START DOCUMENT PASSAGE

One of the world's longest-running ecological studies has revealed that Amazonian forests are being altered by multiple environmental threats - creating even greater perils for the world's largest rainforest. "It's like a boxer getting hit by a flurry of punches," says lead author William Laurance of James Cook University in Cairns, Australia.

For the past 35 years, a team of Brazilian and international researchers has studied how diverse communities of trees and vines respond when the Amazonian rainforest is fragmented by cattle ranching.

The fragmented forests, they found, change rapidly. "Lots of trees have died while vines, which favour disturbed forests, proliferate rapidly," said Jose Luis Camargo of Brazil's National Institute for Amazonian Research.

But the biggest surprise is that nearby undisturbed forests, which were also being carefully studied, changed as well. Trees there grew and died faster, and the vines also multiplied.

"These changes might be driven by increasing carbon dioxide in the atmosphere," said Thomas Lovejoy of George Mason University in Virginia, USA, who initiated the long-term study. "Plants use carbon dioxide for photosynthesis and when it increases, the forest evidently becomes more unstable and dynamic, as long as the soils have enough nutrients."

END DOCUMENT PASSAGE

--- WORK TO BE COMPLETED ---
Write the next part of the article on changing Amazonian forests, picking up after its final paragraph. The listing comes from a different source than the article.

START PROVIDED DATA

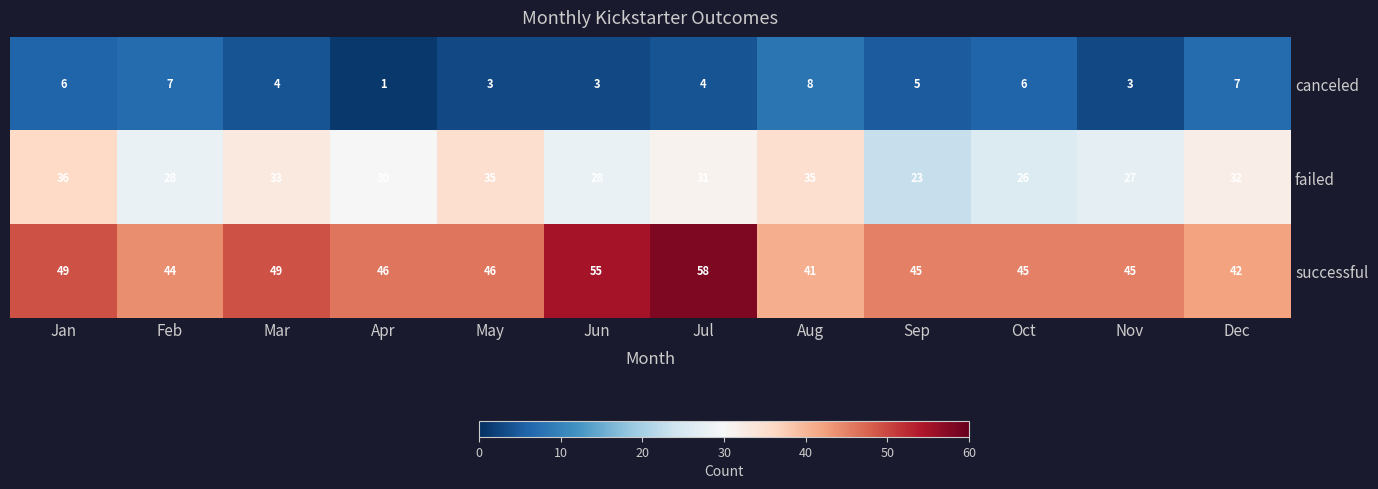

List the series in order of their overall mean, lowest first.

canceled, failed, successful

END PROVIDED DATA

--- ANSWER BOX ---
The investigators say a key implication is that many forests are being affected not only by land-use changes such as habitat fragmentation, but also by global-scale changes such as rising carbon dioxide and climate change. In some cases different drivers reinforce one another, increasing their impacts on forests.

"A big implication is that it's going to be harder to predict future changes to ecosystems if they're being affected by several environmental drivers," said Lovejoy.

The researchers expect such changes to increase in the future.

"Humans continue to dump billions of tons of greenhouse gases into the atmosphere every year, and it's evidently affecting even the remotest forests on Earth," said Laurance.